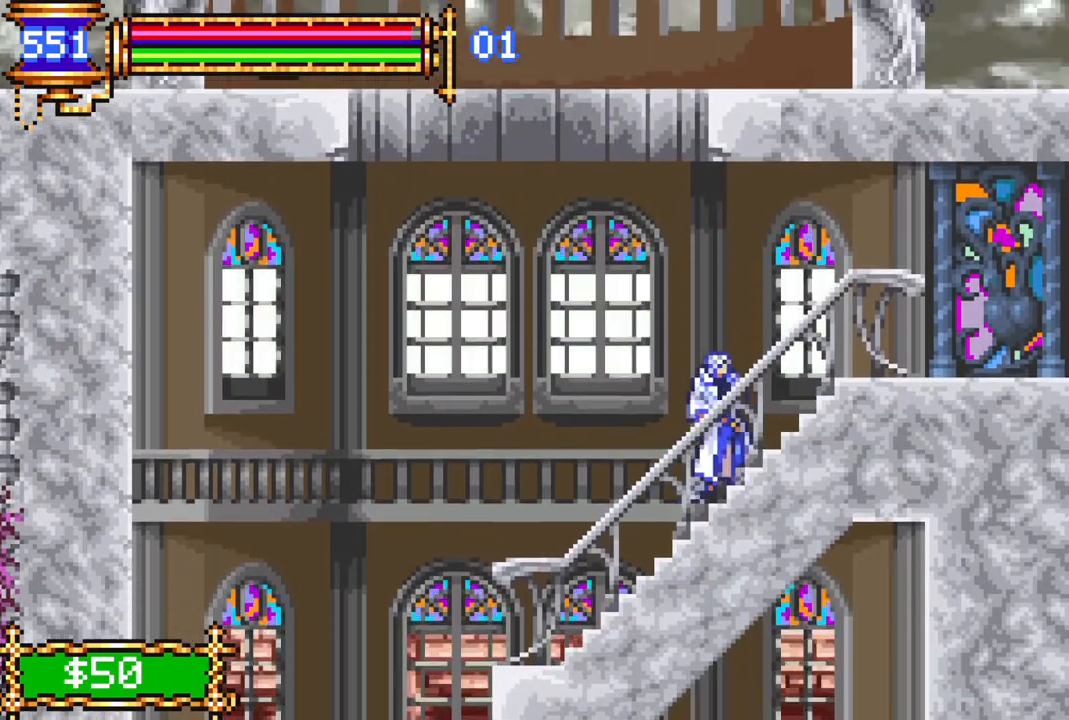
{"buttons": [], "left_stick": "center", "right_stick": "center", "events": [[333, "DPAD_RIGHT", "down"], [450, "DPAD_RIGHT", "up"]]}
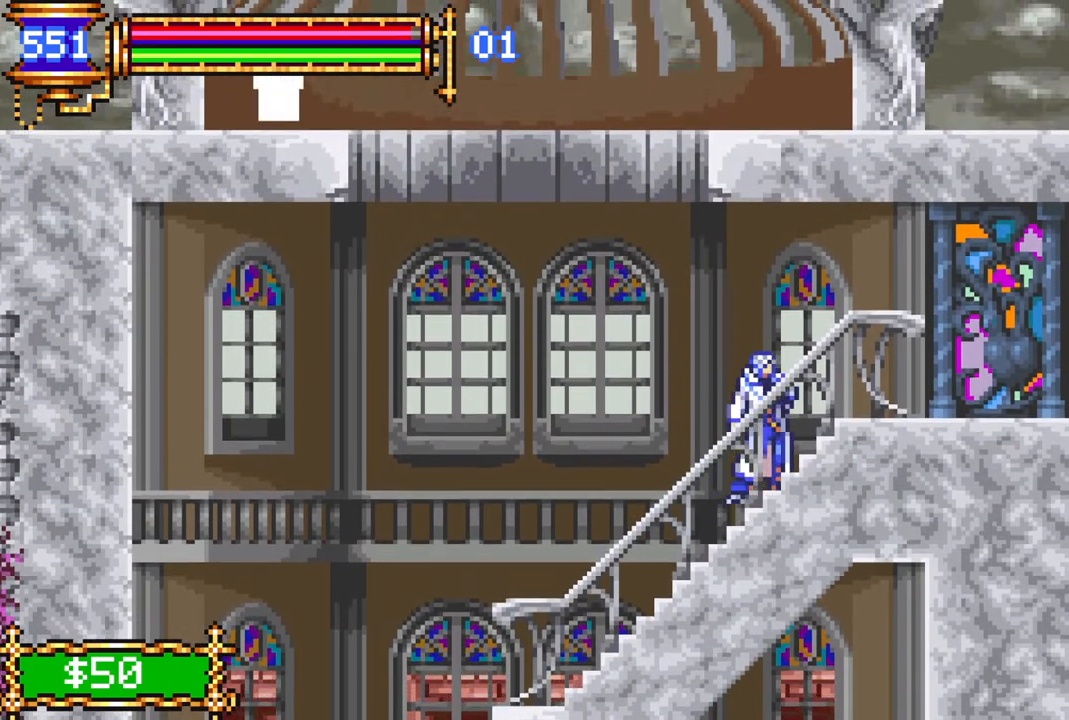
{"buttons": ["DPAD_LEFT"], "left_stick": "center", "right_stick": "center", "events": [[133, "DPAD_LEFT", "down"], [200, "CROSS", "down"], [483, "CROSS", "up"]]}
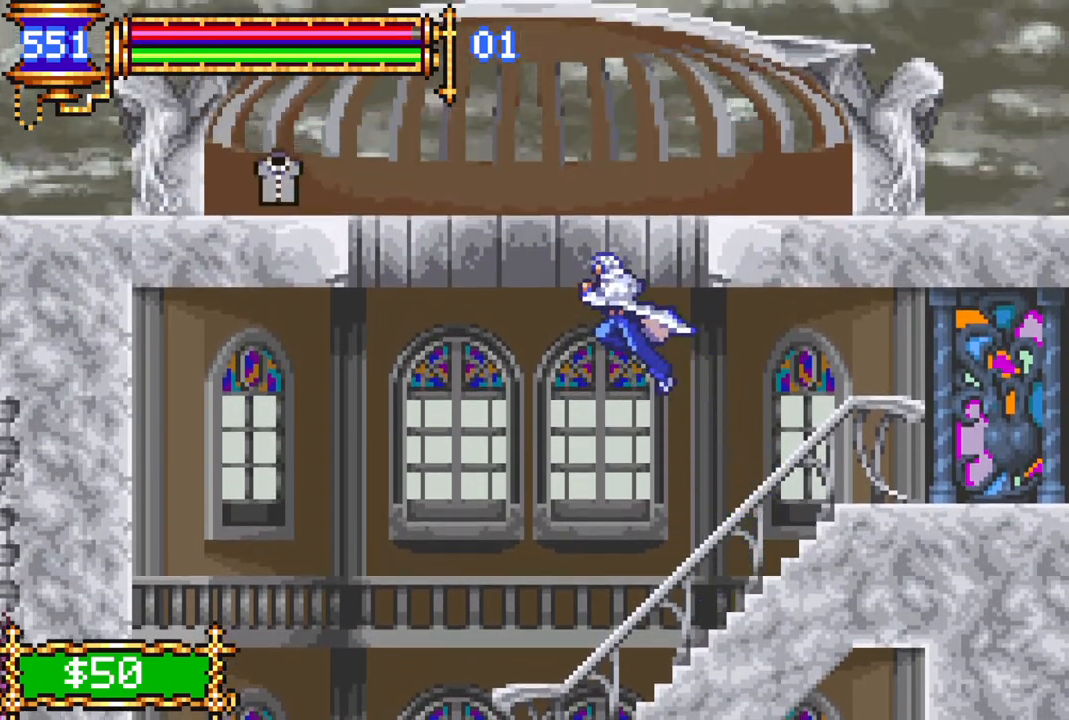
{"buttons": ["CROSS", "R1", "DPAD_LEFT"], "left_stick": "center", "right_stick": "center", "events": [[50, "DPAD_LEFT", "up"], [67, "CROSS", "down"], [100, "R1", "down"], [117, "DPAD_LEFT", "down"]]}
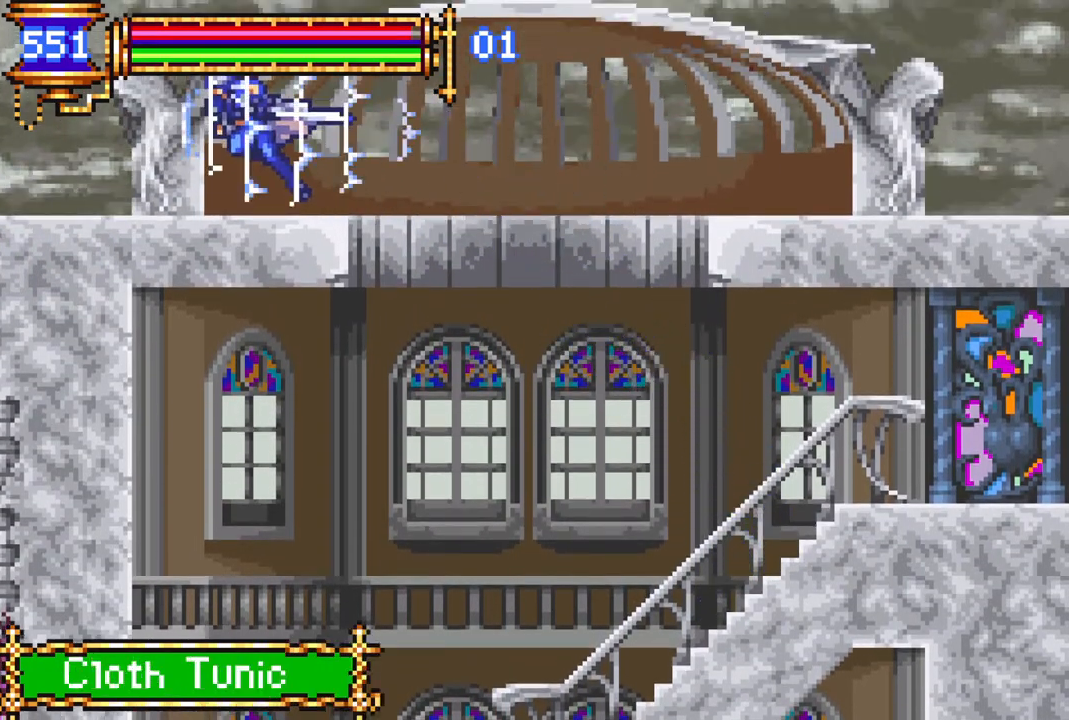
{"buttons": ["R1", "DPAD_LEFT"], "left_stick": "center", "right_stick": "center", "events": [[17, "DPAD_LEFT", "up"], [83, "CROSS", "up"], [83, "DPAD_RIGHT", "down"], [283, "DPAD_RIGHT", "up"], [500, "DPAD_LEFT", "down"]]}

^^^^^^^^

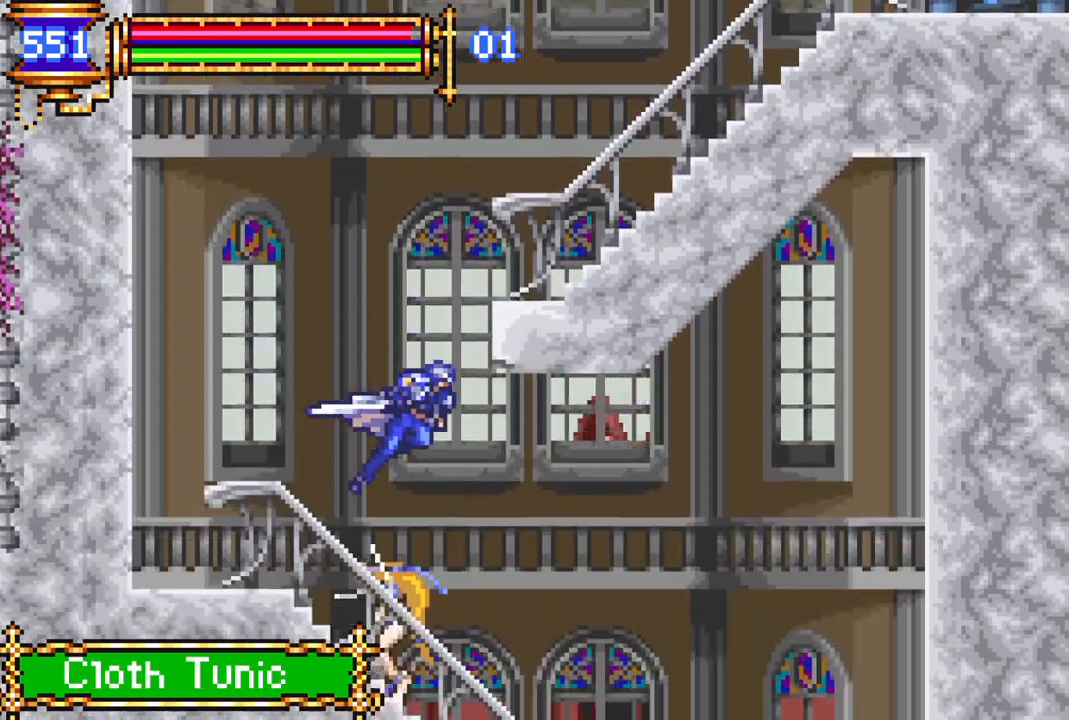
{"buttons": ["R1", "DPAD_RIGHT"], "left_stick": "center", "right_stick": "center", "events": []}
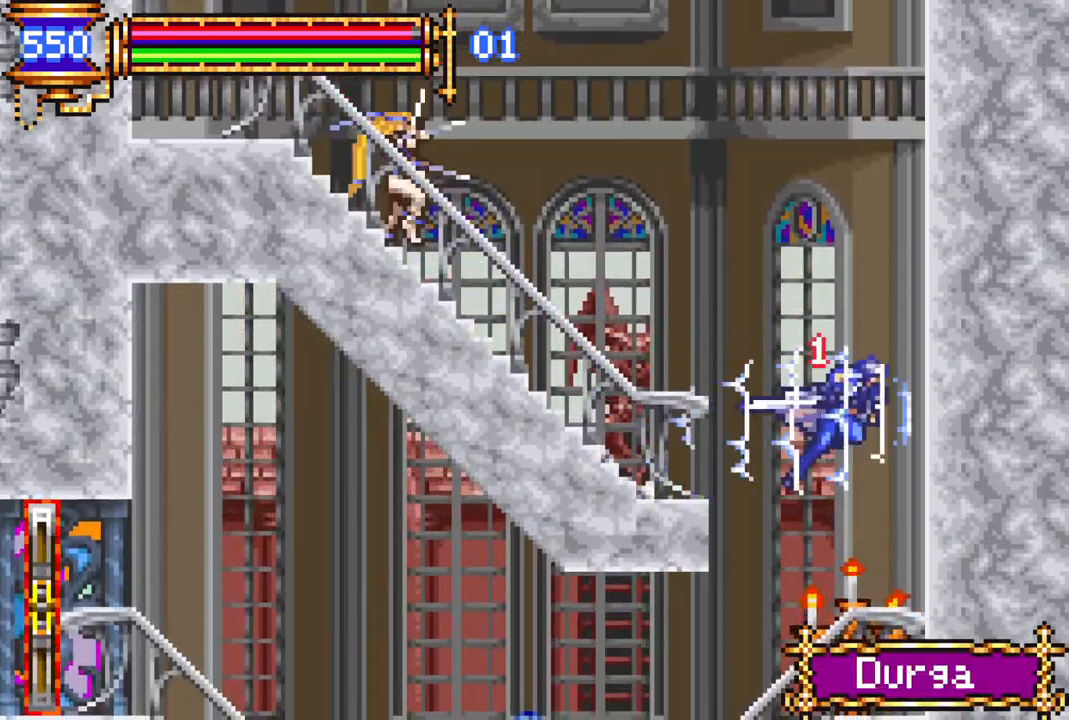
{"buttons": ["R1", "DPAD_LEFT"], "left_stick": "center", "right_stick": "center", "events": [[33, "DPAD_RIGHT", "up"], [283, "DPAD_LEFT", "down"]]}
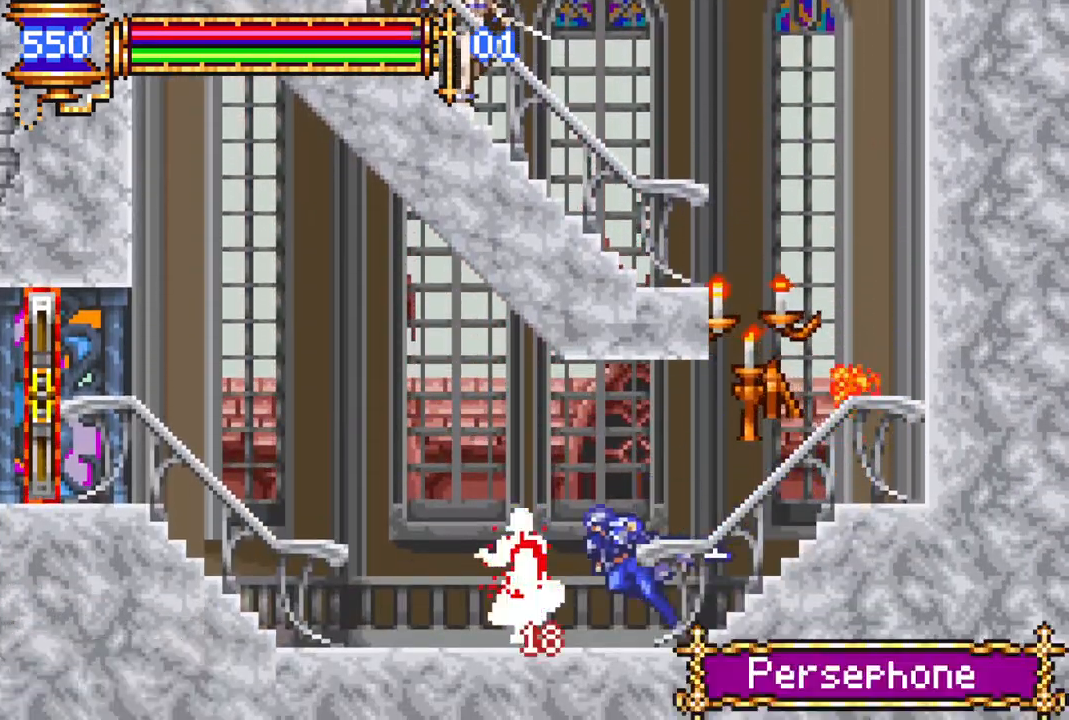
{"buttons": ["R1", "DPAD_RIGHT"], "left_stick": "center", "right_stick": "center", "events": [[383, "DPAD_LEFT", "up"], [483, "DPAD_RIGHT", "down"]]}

^^^^^^^^

WHAT IS EXPECTED:
Show all lines above holding "CROSS".

ANSWER TO THIS EXERCISE:
{"buttons": ["DPAD_LEFT"], "left_stick": "center", "right_stick": "center", "events": [[133, "DPAD_LEFT", "down"], [200, "CROSS", "down"], [483, "CROSS", "up"]]}
{"buttons": ["CROSS", "R1", "DPAD_LEFT"], "left_stick": "center", "right_stick": "center", "events": [[50, "DPAD_LEFT", "up"], [67, "CROSS", "down"], [100, "R1", "down"], [117, "DPAD_LEFT", "down"]]}
{"buttons": ["R1", "DPAD_LEFT"], "left_stick": "center", "right_stick": "center", "events": [[17, "DPAD_LEFT", "up"], [83, "CROSS", "up"], [83, "DPAD_RIGHT", "down"], [283, "DPAD_RIGHT", "up"], [500, "DPAD_LEFT", "down"]]}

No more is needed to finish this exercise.